第64回日本食道学会学術集会のテーマは「日本食道学会Consensus 2010-今、私達はどこにいるのか-」としました。この趣旨は、現在の食道疾患の診断や治療において合意できることとできないことは何かを明らかにすることです。合意できることは現時点での標準医療と考えられ、合意できないことは臨床比較試験などの研究対象となります。本学術集会では、いくつかの問題点についてQ and A方式で設問し、学術集会の最後にアンサーパッドで投票していただく予定です。日本食道学会はConsensus Meetingを定期的に開催し、その結果を機関紙Esophagusやホームページに掲載し、会員がその時点でのConsensusの内容やその程度が分かるようにすることを提案します。そして、このような作業を通じて、「食道癌取扱い規約」や「食道癌診断・治療ガイドライン」がより洗練されたものになると期待しています。学術集会で討論すべき問題点について、会員の皆様よりご意見ご指導を賜れば幸いです。
特別講演では過去を振り返り、歴史的な視点で現在の食道疾患の診断や治療について考えていただくよう計画しています。すなわち、Siewert教授に世界の食道外科の歴史、掛川暉夫教授に日本史に現れた食道疾患について講演をお願いしています。一方、シンポジウムでは本学会の将来を見据え、「食道科認定医・食道外科専門医制度の位置づけ」および「食道癌取扱い規約の将来」について関連学会の専門家を交えて議論していただく予定です。
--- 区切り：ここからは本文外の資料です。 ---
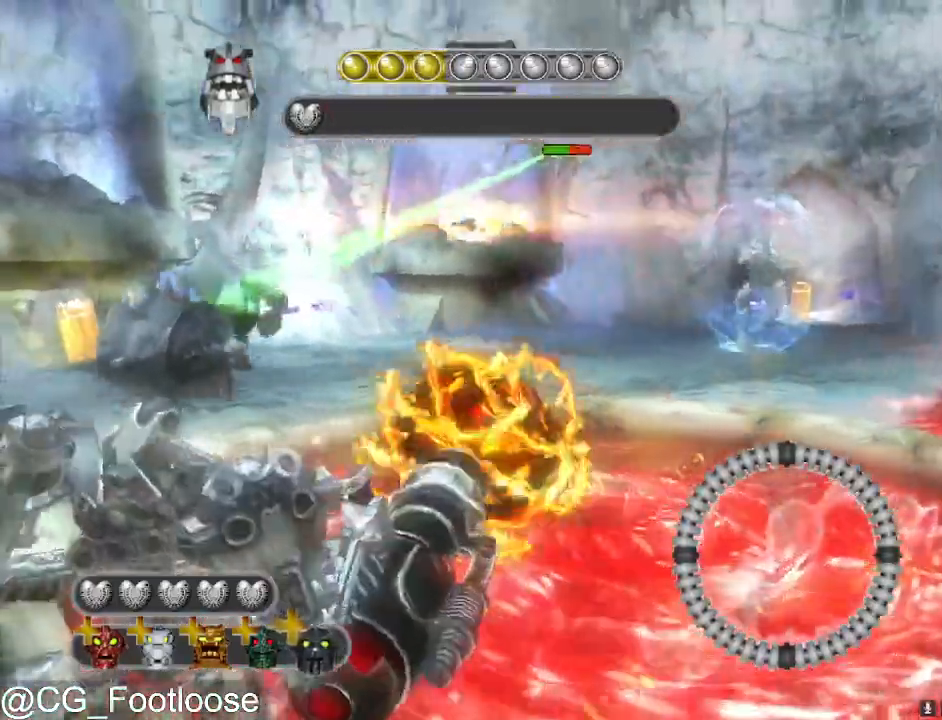
{"keys": ["d"], "mouse": [], "events": [[117, "mouse_left", "up"], [267, "mouse_left", "down"], [400, "a", "up"], [400, "d", "down"], [400, "mouse_left", "up"]]}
本学術集会に引き続いて、平成22年9月2~5日に愛甲孝教授が第12回国際食道疾患会議ISDE世界大会を鹿児島市で開催されます。9月2日には日本食道学会教育セミナーおよび日本食道学会と国際食道疾患会議のJoint Meetingを予定しています。久留米から鹿児島へはJR鹿児島線の特急で2時間足らずの旅です。ぜひ、第64回日本食道学会学術集会と共に、引きつづき第12回国際食道疾患会議世界大会にご参加いただきますようお願い申し上げます。